Discrete ordered median problem: The discrete ordered median problem consists in locating $p$ facilities in order to minimize an ordered weighted sum of distances between clients and closest open facility. We formulate this problem as a set partitioning problem using an exponential number of variables. Each variable corresponds to a set of demand points allocated to the same facility with the information of the sorting position of their corresponding costs. We develop a column generation approach to solve the continuous relaxation of this model. Then, we apply a branch-price-and-cut algorithm to solve small to large sized instances of DOMP in competitive computational time [62].

Genome wide association studies: We studied the Polymorphic Alu Insertion Recognition Problem (PAIRP). Alu (Arthrobacter luteus) forms a major component of repetitive DNA and are frequently encountered during the genotyping of individuals. The basic approach to find Alus consists of (i) aligning sequence reads from a set of individual(s) with respect to a reference genome and (ii) comparing the possible Alu insertion induced by the alignment with the Alu insertions positions already known for the reference genome. The sequence genome of the reference individual is known and will be highly similar, but not identical, to the genome of the individual(s) being sequenced. Hence, at some locations they will diverge. Some of this divergence is due to the insertion of Alu polymorphisms. Detecting Alus has a central role in the field of Genetic Wide Association Studies because basic elements are a common source of mutation in humans. We investigated the PAIRP relationship with the the Clique Partitioning of Interval Graphs (CPIG). Our results [12], [26] provide insights of the complexity of the problem, a characterization of its combinatorial structure and an exact approach based on Integer Linear Programming to exactly solve the correspond instances.

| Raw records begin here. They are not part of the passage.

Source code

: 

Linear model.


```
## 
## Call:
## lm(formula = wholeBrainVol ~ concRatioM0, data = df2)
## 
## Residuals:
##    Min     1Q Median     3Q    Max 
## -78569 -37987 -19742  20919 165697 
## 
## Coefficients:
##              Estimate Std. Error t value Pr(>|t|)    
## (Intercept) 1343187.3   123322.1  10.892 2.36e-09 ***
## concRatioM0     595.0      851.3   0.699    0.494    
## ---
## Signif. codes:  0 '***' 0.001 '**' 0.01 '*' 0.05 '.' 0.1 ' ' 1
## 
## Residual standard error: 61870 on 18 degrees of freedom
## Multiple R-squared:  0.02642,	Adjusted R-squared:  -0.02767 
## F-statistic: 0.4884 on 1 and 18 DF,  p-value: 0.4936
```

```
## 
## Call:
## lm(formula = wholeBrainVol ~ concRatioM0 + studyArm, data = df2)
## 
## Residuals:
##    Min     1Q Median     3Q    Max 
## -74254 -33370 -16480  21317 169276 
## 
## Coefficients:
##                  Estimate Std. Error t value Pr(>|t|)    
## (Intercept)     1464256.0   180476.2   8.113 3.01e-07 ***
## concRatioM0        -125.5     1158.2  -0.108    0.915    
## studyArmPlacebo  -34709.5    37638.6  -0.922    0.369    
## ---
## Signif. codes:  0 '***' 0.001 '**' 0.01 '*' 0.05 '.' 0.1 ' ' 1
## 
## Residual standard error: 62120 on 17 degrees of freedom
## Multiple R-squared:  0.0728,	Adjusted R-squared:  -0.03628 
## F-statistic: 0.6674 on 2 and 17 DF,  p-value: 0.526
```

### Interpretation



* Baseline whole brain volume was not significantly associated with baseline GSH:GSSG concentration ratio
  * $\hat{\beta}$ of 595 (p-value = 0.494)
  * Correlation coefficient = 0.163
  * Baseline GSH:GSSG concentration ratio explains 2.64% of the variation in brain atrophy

A branch-and-cut algorithm for the maximum $k$-balanced subgraph of a signed graph: A signed graph is $k$-balanced if its vertex set can be partitioned into at most $k$ sets in such a way that positive edges are found only within the sets and negative edges go between sets. The maximum $k$-balanced subgraph problem is the problem of finding a subgraph of G that is $k$-balanced and maximum according to the number of vertices. This problem has applications in clustering problems appearing in collaborative vs conflicting environments. We provide a representatives formulation for the problem and present a partial description of the associated polytope, including the introduction of strengthening families of valid inequalities. A branch-and-cut algorithm is described for finding an optimal solution to the problem. An ILS metaheuristic is implemented for providing primal bounds for this exact method and a branching rule strategy is proposed for the representatives formulation. Computational experiments, carried out over a set of random instances and on a set of instances from an application, show the effectiveness of the valid inequalities and strategies adopted in this work [22].

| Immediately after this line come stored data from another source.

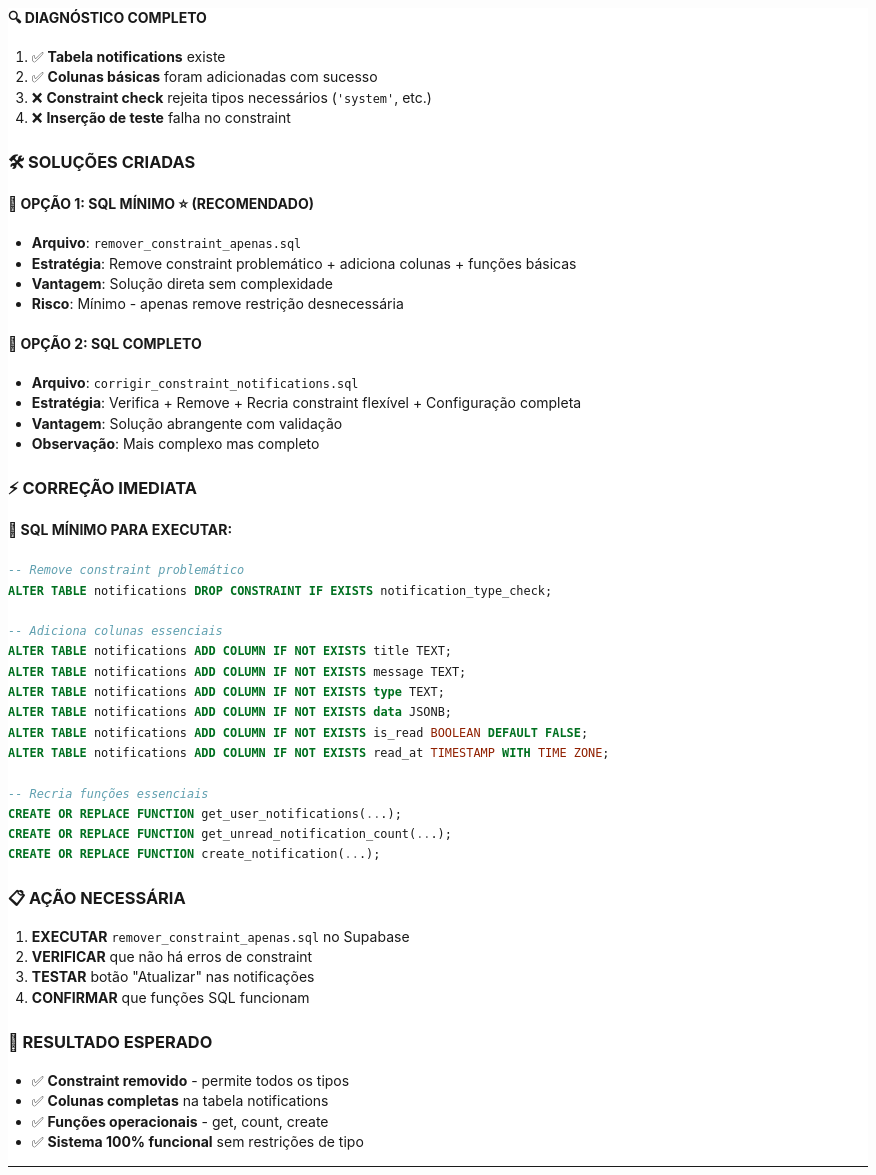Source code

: #### **🔍 DIAGNÓSTICO COMPLETO**
1. ✅ **Tabela notifications** existe  
2. ✅ **Colunas básicas** foram adicionadas com sucesso
3. ❌ **Constraint check** rejeita tipos necessários (`'system'`, etc.)
4. ❌ **Inserção de teste** falha no constraint

### **🛠️ SOLUÇÕES CRIADAS**

#### **🎯 OPÇÃO 1: SQL MÍNIMO** ⭐ **(RECOMENDADO)**
- **Arquivo**: `remover_constraint_apenas.sql`
- **Estratégia**: Remove constraint problemático + adiciona colunas + funções básicas
- **Vantagem**: Solução direta sem complexidade
- **Risco**: Mínimo - apenas remove restrição desnecessária

#### **🎯 OPÇÃO 2: SQL COMPLETO**
- **Arquivo**: `corrigir_constraint_notifications.sql`
- **Estratégia**: Verifica + Remove + Recria constraint flexível + Configuração completa
- **Vantagem**: Solução abrangente com validação
- **Observação**: Mais complexo mas completo

### **⚡ CORREÇÃO IMEDIATA**

#### **🔧 SQL MÍNIMO PARA EXECUTAR:**
```sql
-- Remove constraint problemático
ALTER TABLE notifications DROP CONSTRAINT IF EXISTS notification_type_check;

-- Adiciona colunas essenciais
ALTER TABLE notifications ADD COLUMN IF NOT EXISTS title TEXT;
ALTER TABLE notifications ADD COLUMN IF NOT EXISTS message TEXT;
ALTER TABLE notifications ADD COLUMN IF NOT EXISTS type TEXT;
ALTER TABLE notifications ADD COLUMN IF NOT EXISTS data JSONB;
ALTER TABLE notifications ADD COLUMN IF NOT EXISTS is_read BOOLEAN DEFAULT FALSE;
ALTER TABLE notifications ADD COLUMN IF NOT EXISTS read_at TIMESTAMP WITH TIME ZONE;

-- Recria funções essenciais
CREATE OR REPLACE FUNCTION get_user_notifications(...);
CREATE OR REPLACE FUNCTION get_unread_notification_count(...);
CREATE OR REPLACE FUNCTION create_notification(...);
```

### **📋 AÇÃO NECESSÁRIA**
1. **EXECUTAR** `remover_constraint_apenas.sql` no Supabase
2. **VERIFICAR** que não há erros de constraint
3. **TESTAR** botão "Atualizar" nas notificações
4. **CONFIRMAR** que funções SQL funcionam

### **🎯 RESULTADO ESPERADO**
- ✅ **Constraint removido** - permite todos os tipos
- ✅ **Colunas completas** na tabela notifications  
- ✅ **Funções operacionais** - get, count, create
- ✅ **Sistema 100% funcional** sem restrições de tipo

---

Feature selection in support vector machine: This work focuses on support vector machine (SVM) with feature selection. A MILP formulation is proposed for the problem. The choice of suitable features to construct the separating hyperplanes has been modelled in this formulation by including a budget constraint that sets in advance a limit on the number of features to be used in the classification process. We propose both an exact and a heuristic procedure to solve this formulation in an efficient way. Finally, the validation of the model is done by checking it with some well-known data sets and comparing it with classical classification methods [25].